Page excerpt

◇ ◇ ◇ ◇ ◇

However, since the key 34 of data structure 30 is only defined in
first record 32-1, the mapping information for key 34 is only
included in spreadsheet 30, not spreadsheets 40 and 50. In
addition, as one skilled in the art will appreciate, the five (5)
column format of the spreadsheets illustrated in FIGS. 4-6 and
described herein is only an example of a preferred spreadsheet
format. More or less columns may be used in the mapping
spreadsheets, depending on the desired detail of the mapping.
[0041] Once the mapping spreadsheets for each record are prepared,
the mapping data or spreadsheet information is input into a code
generator, which generates the interface layer application program,
as well as other information needed to convert the data from the
old database format to the new database format and to facilitate
the communication between the legacy application programs and the
new database.
[0042] Referring now to FIG. 7, the code generation process will
now be discussed. In accordance with a preferred embodiment of the
present invention, mapping data information 70, which is generated
by preparing mapping spreadsheets, such as spreadsheets 40, 50 and
60, is input into a code generator 72. In turn, code generator 72
preferably creates a logic I/O routine 74, a data definition
language 76, and a quality check program 78 for each data file. In
addition, in accordance with another preferred embodiment of the
present invention, code generator 72 may be configured to create a
legacy data dictionary 80 and a legacy data file 82, which, as
discussed below, typically is used to generate new enterprise
databases.
[0043] The logic I/O routines 74 preferably are programming
routines which allow the legacy application programs to communicate
with the new database. For example, if the new database is a
typical relational database, such as DB2, Sybase, Oracle, Iformix,
or the like, the logic I/O routines 74 preferably comprise the
logic required to communicate with the database; i.e., a suitable
SQL data management language (DML) for communicating with the
database. As one skilled in the art will appreciate, if other types
of databases are used, the logic I/O routines 74 will include the
logic necessary to interface the legacy application programs to
those other databases.

◇ ◇ ◇ ◇ ◇

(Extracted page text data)
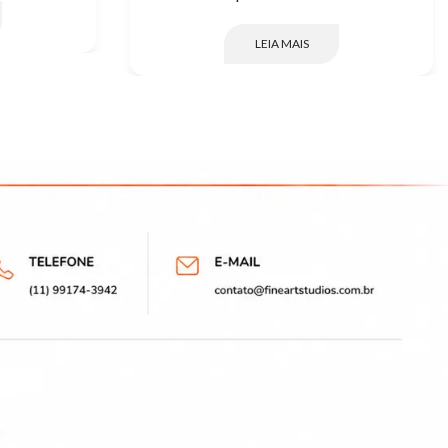
LEIA MAIS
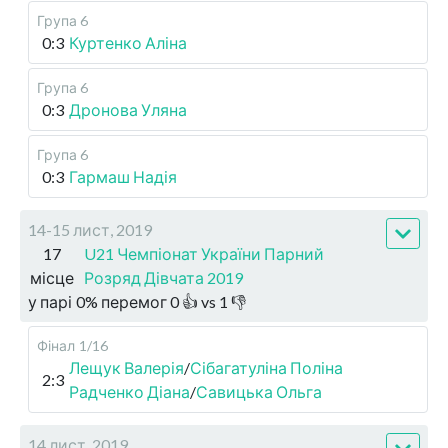
Група 6
0:3
Куртенко Аліна
Група 6
0:3
Дронова Уляна
Група 6
0:3
Гармаш Надія
14-15 лист, 2019
17
U21 Чемпіонат України Парний
місце
Розряд Дівчата 2019
у парі
0
%
перемог
0
👍 vs
1
👎
Фінал
1/16
Лещук Валерія
/
Сібагатуліна Поліна
2:3
Радченко Діана
/
Савицька Ольга
14 лист, 2019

◇ ◇ ◇ ◇ ◇

Instructions
1. Format the extracted page text data rows as a JSON list of strings, one string for each line and no blank lines. Leave the picture placeholders out.
2. Resume the passage on converting legacy databases, starting after its final sentence.

Set of answers
1.
[
  "LEIA MAIS",
  "Група 6",
  "0:3",
  "Куртенко Аліна",
  "Група 6",
  "0:3",
  "Дронова Уляна",
  "Група 6",
  "0:3",
  "Гармаш Надія",
  "14-15 лист, 2019",
  "17",
  "U21 Чемпіонат України Парний",
  "місце",
  "Розряд Дівчата 2019",
  "у парі",
  "0",
  "%",
  "перемог",
  "0",
  "👍 vs",
  "1",
  "👎",
  "Фінал",
  "1/16",
  "Лещук Валерія",
  "/",
  "Сібагатуліна Поліна",
  "2:3",
  "Радченко Діана",
  "/",
  "Савицька Ольга",
  "14 лист, 2019"
]

2.
[0044] Referring now to FIG. 8, a simple block diagram of a
suitable logic I/O routine 74 is shown. As illustrated in FIG. 8,
logic I/O routine 74 preferably comprises a header 84, a logic
portion 86, and a footer 88. Header 84 includes the program
identification information and preferably is adapted to communicate
directly with the legacy application programs.
[0045] Logic portion 86 of I/O routine 74 is adapted to communicate
with the database and preferably includes the logic necessary to
communicate with the database. For example, logic portion 86
includes the programming logic which will facilitate data record
reads, inserts, updates, deletes, etc. In addition, logic portion
86 includes error checking and clean-up logic which ensures that
data written from a program to the database, and data read from the
data base into a program is valid data and properly justified in
the fields.
[0046] Finally, footer 88 includes the logic necessary to process
database access error routines. For example, if a program tries to
update a record in the database that is currently in use, an error
will occur and the logic in footer 88 will format the proper error
code to be passed to the program. The program includes logic to
interpret the error code and perform the proper error recovery
routines. Similarly, footer 88 will handle the error processing
when read, write, delete and other database access errors
occur.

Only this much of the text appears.